Now, let’s talk a little bit about what we’ve done. We’ve gone from 28 gigabytes of CSV files in a variety of formats (about 60 gigabytes with everything unzipped) to a DuckDB database which weighs in at about 20 gigabytes (admittedly, not much of an improvement), or a tool-agnostic Parquet dataset which takes just nine gigabytes. In addition, we’ve unified the old and new formats as best we can. Of course, we can’t conjure up data that doesn’t exist. The new format omits bike IDs, for example, and the old format didn’t have a “ride ID” column, so while we’ve synthesized ride IDs for those trips, there’s nothing official about those IDs. And then there are the timestamps. Unfortunately, the start and end times are all local times. “So what, Citi Bike only exists in one time zone!” you might say. Yes, but this means we run into trouble twice a year, every year, on DST transition days. When the clocks go back, we get trips which appear to have ended before they began. We could, in principle, apply some heuristics to fix these timestamps, but strictly speaking, by recording these times in the local timezone rather than UTC, some information is permanently lost. The moral of the story, then, is to always use UTC, even in contexts where everything physically happens in one time zone!

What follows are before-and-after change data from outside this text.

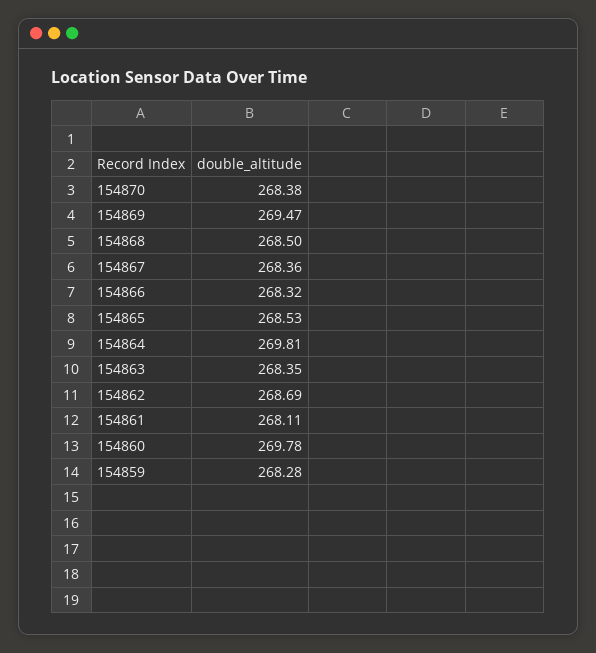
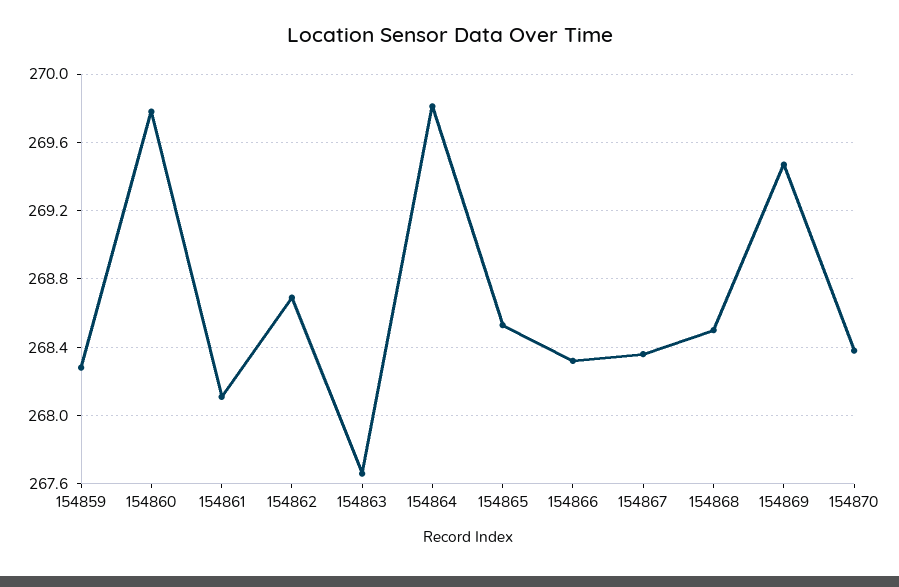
154863: 268.35 -> 267.65

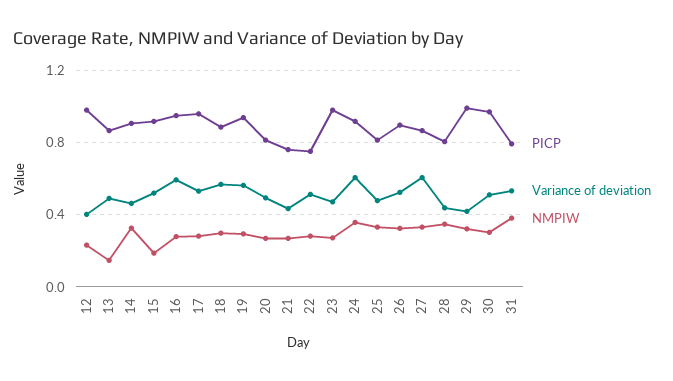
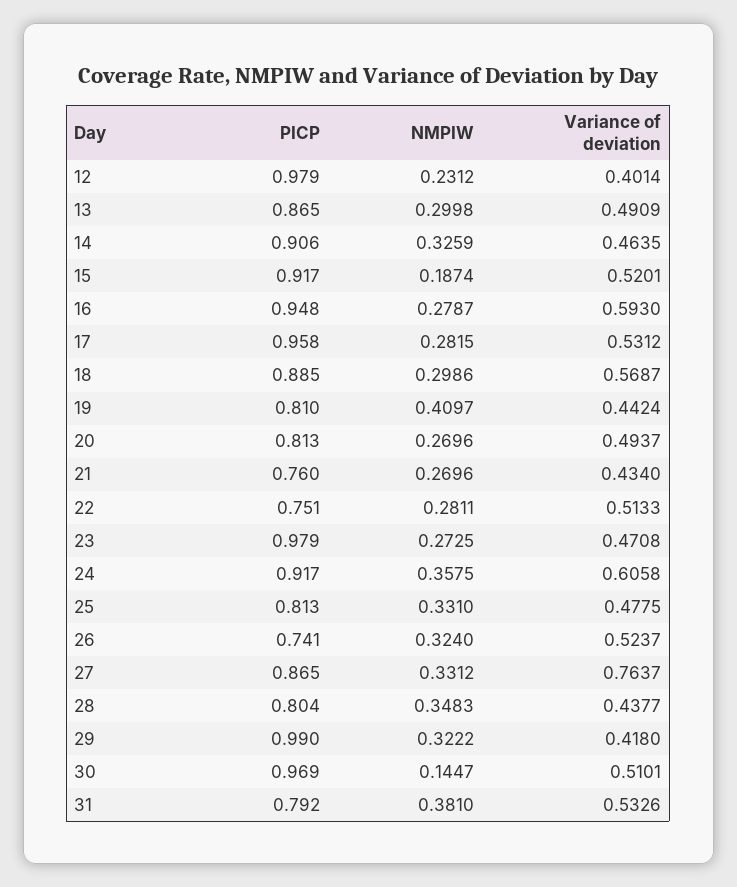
NMPIW, 13: 0.15 -> 0.2998
PICP, 19: 0.95 -> 0.81
Variance of deviation, 19: 0.55 -> 0.4424
NMPIW, 19: 0.3 -> 0.4097
PICP, 26: 0.9 -> 0.741
Variance of deviation, 27: 0.6 -> 0.7637
NMPIW, 30: 0.3 -> 0.1447

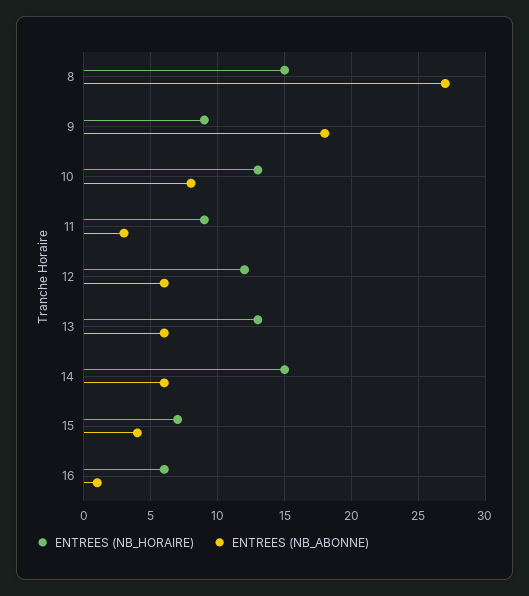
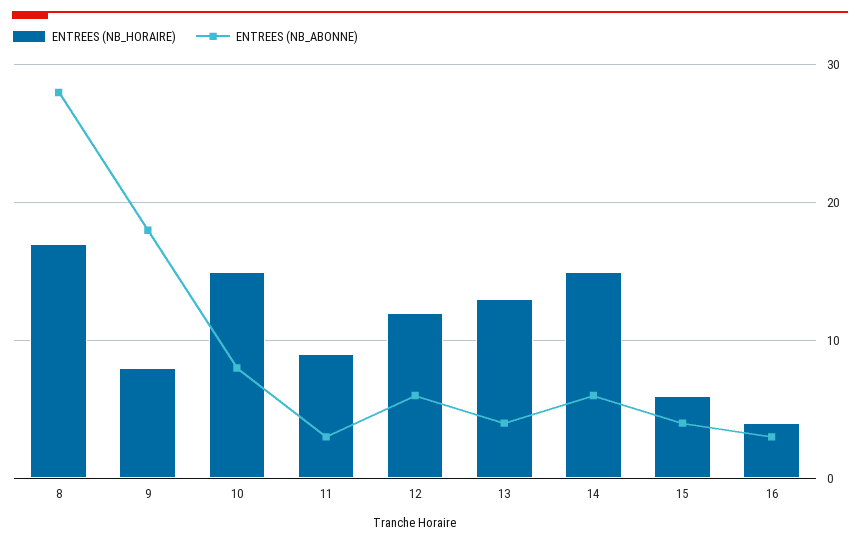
ENTREES (NB_HORAIRE), 8: 15 -> 17
ENTREES (NB_ABONNE), 8: 27 -> 28
ENTREES (NB_HORAIRE), 9: 9 -> 8
ENTREES (NB_HORAIRE), 10: 13 -> 15
ENTREES (NB_ABONNE), 13: 6 -> 4
ENTREES (NB_HORAIRE), 15: 7 -> 6
ENTREES (NB_HORAIRE), 16: 6 -> 4
ENTREES (NB_ABONNE), 16: 1 -> 3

Anyway, enough of that. You might ask “so why don’t you just stick those Parquet files in a bucket somewhere so the rest of us don’t have to fuss with this?”.

Unfortunately, this is where I have to slightly amend my comment about forward-thinking contract provisions. Lyft’s Data Sharing Policy forbids a number of acts, including to “[h]ost, stream, publish, distribute, sublicense, or sell the Data as a stand-alone dataset”. So, while I can tell you how to do this, I am forbidden to provide you with the output of this process.

However, nothing would stop Lyft from going back and re-processing the trip history from 2013 onward and providing it as a series of Parquet files themselves! This dataset is well past the size where anyone is going to be able to work with it in Excel (unless they do some data reduction in Power Query first, but of course Power Query supports Parquet!). So, arguments about “we have to use CSV because it’s universal” don’t really hold water anymore. Parquet is simply a far superior format to CSV in all regards. Parquet files carry a defined schema with them, they support highly efficient compression, and are faster than CSV to produce and consume. Nobody is going to be disadvantaged by Lyft replacing a hodgepodge of CSVs in Zip files with a cleaned-up Parquet dataset.

The point of this, though, is not the data infrastructure (though I’ve had a great deal of fun with that); it’s what the data can tell us about cycling in New York and the behavior of bikeshare users, and now, with this tool, it’s a little easier to go from raw data to a cleaned, analysis-ready dataset. And remember, “slow is forever”.